There is an evident temporal disjuncture between how extant politics is positioned in time and the moment of an ever-accelerating end times. Effectively, political institutions, their theory and practice, are out-of-step with terminal speeding "defuturing" events. As the book makes clear, this situation needs to be fully recognised. At the same time, there are visions and political positions presenting themselves as directing what will come after the end times. Viewing these positions indicates that the future will be plural and contested. In one direction, technology and corporations will become even more powerful (as a critique of the literature on "accelerationism" shows). But at the other extreme, a huge swathe of displaced humanity is almost certain to be abandoned.
In the face of these prospects, new political thinking and practices are essential. But this will not come from the existing political paradigm.
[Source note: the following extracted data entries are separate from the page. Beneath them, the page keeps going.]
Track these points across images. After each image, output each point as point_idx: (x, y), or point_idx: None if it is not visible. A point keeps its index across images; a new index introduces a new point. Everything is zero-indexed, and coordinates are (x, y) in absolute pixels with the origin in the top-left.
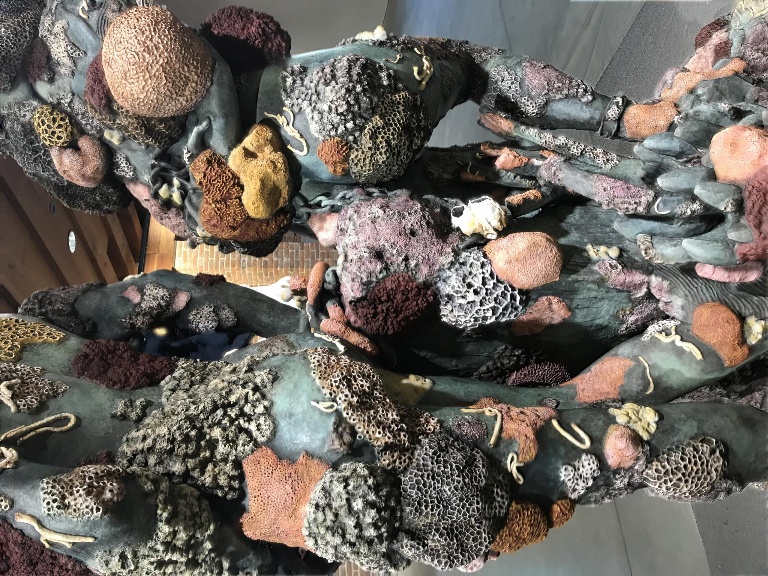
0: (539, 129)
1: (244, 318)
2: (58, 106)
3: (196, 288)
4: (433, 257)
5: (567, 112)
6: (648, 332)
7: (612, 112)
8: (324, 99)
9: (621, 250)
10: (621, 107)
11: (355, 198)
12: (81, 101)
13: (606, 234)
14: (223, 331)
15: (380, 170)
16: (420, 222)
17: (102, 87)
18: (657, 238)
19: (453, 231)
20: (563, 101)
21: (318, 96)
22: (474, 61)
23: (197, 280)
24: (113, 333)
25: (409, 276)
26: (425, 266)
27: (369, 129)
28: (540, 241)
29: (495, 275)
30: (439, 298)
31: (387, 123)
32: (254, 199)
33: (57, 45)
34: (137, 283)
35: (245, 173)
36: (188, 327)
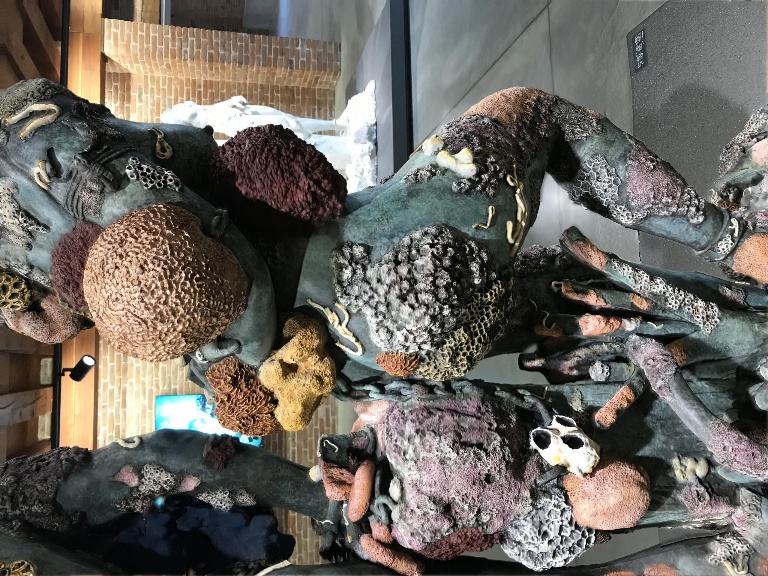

Such change needs a new political imagination. Responding to this need is a primary focus of the book. To do this, the influence of Spinoza on political imagination provides a key point of engagement and departure.
Tony Fry's "Political Breakout" strikes like a hammer; it shatters the political paradigms, technocratic illusions, and the cult of ongoing progress, the brittle idols of our time. This book speaks to those willing to stare into the abyss of current crises, confront existential challenges, and find the strength to create anew. Fry calls for rejecting the slavish comforts yet destructive habitus of political thought and action that perpetuates the negation of humanity's futures. Instead, he advocates for creating a pragmatic vision-a geometry of change-to address the compound of interconnected crises that shape our epoch.
"Political Breakout" dares readers to embrace the dangerous yet exhilarating task of re-imagining the world so there can be a future world. At its core, Fry's work is a 'Dionysian' affirmation of life amidst profound crises, embodying an act of will that seeks to overcome, rather than simply endure, our current precarious conditions of being.